The FTSE 100 software developer Sage coaxed more of its customers on to subscription deals, sending profits up 16 per cent.
The Newcastle-based company, which develops accountancy and payroll software for small businesses, reported revenues rising from £899 million to £957 million in the six months to the end of March.
Recurring revenues grew 10.2 per cent over the period to £779 million and now represent 83 per cent of group turnover. Subscription revenue made increased from £380 million to £485 million, 52 per cent of recurring revenues.
Operating profits rose 13 per cent to £210 million over the first half of its financial year and pre-tax earnings increased by 16 per cent to £198 million. The results were in line with expectations.

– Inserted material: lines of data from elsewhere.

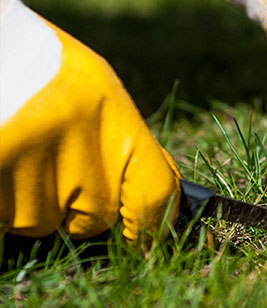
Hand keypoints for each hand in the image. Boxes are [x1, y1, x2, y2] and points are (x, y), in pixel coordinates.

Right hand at [0, 1, 179, 241]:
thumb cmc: (45, 69)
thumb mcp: (99, 94)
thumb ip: (127, 148)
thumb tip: (156, 203)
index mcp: (113, 117)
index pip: (154, 194)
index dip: (152, 223)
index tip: (143, 235)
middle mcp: (76, 145)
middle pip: (93, 219)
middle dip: (77, 207)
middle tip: (56, 165)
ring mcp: (28, 166)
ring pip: (41, 222)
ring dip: (32, 202)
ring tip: (23, 151)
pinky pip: (5, 219)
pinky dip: (5, 201)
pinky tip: (6, 158)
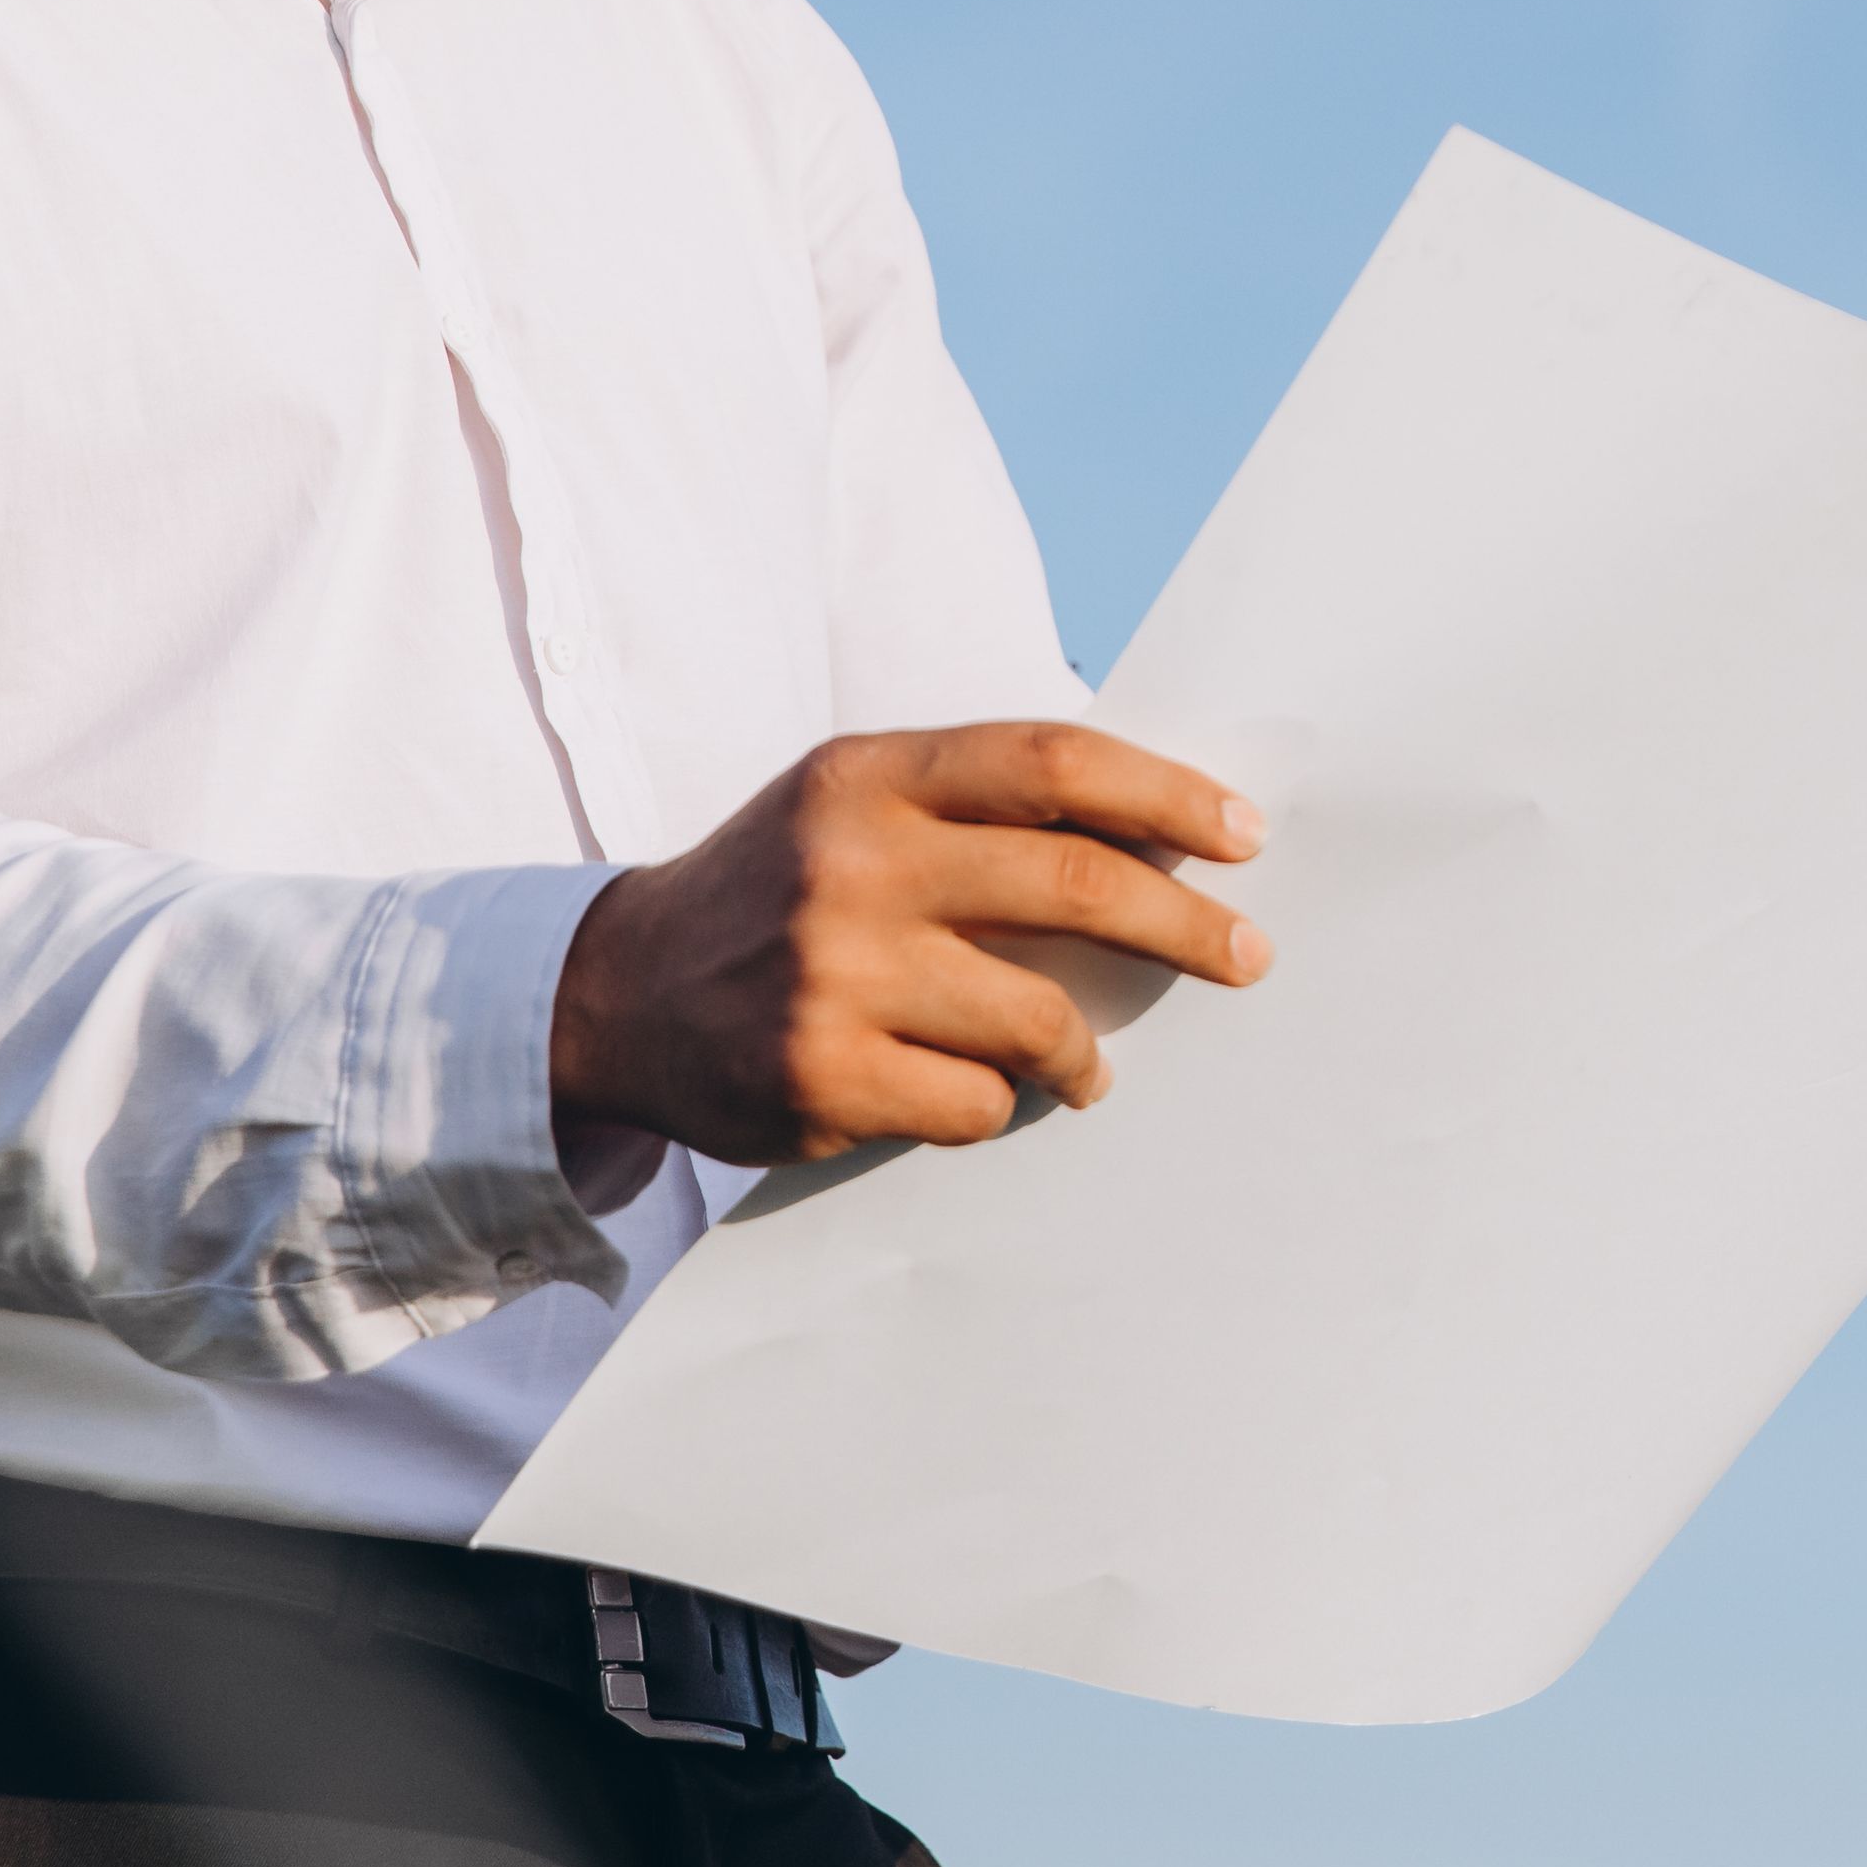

Sage, founded in 1981, initially sold CD-roms with bookkeeping software. It used to charge customers an annual licence fee but has over recent years tried to move them to subscriptions. The shift is designed to provide more predictable revenue streams but it has proved turbulent. The company cut growth forecasts twice last year, ousted its chief executive and promoted Steve Hare, its finance director, to the top job.
The company has a market value of £8 billion, about £1.5 billion larger than Micro Focus, Britain’s only other FTSE 100 software company. It has come under pressure from a range of new competitors, including Xero and Salesforce, offering payroll and bookkeeping services over the cloud.
This morning Sage said that recurring revenues grew 10.2 per cent over the period to £779 million and now represent 83 per cent of turnover.
In North America, its largest division, sales grew by 20 per cent. In northern Europe, which includes Britain, they rose 4 per cent.
The company said that full-year organic recurring revenue growth would be at the “top end or slightly exceed” its previous forecast for a rise of between 8 per cent and 9 per cent. Full-year turnover would remain unchanged and the company maintained its organic operating profit margin guidance of between 23 per cent and 25 per cent growth.
The company lifted its half-time dividend from 5.65p to 5.79p.
Mr Hare, 58, said that he had been “encouraged by the strong start” to the financial year. “We will continue to focus on driving high-quality recurring and subscription revenue in the second half of the year,” he added.
The company has appointed a new independent director. John Bates is chief executive of Eggplant, which specialises in AI-powered software test automation.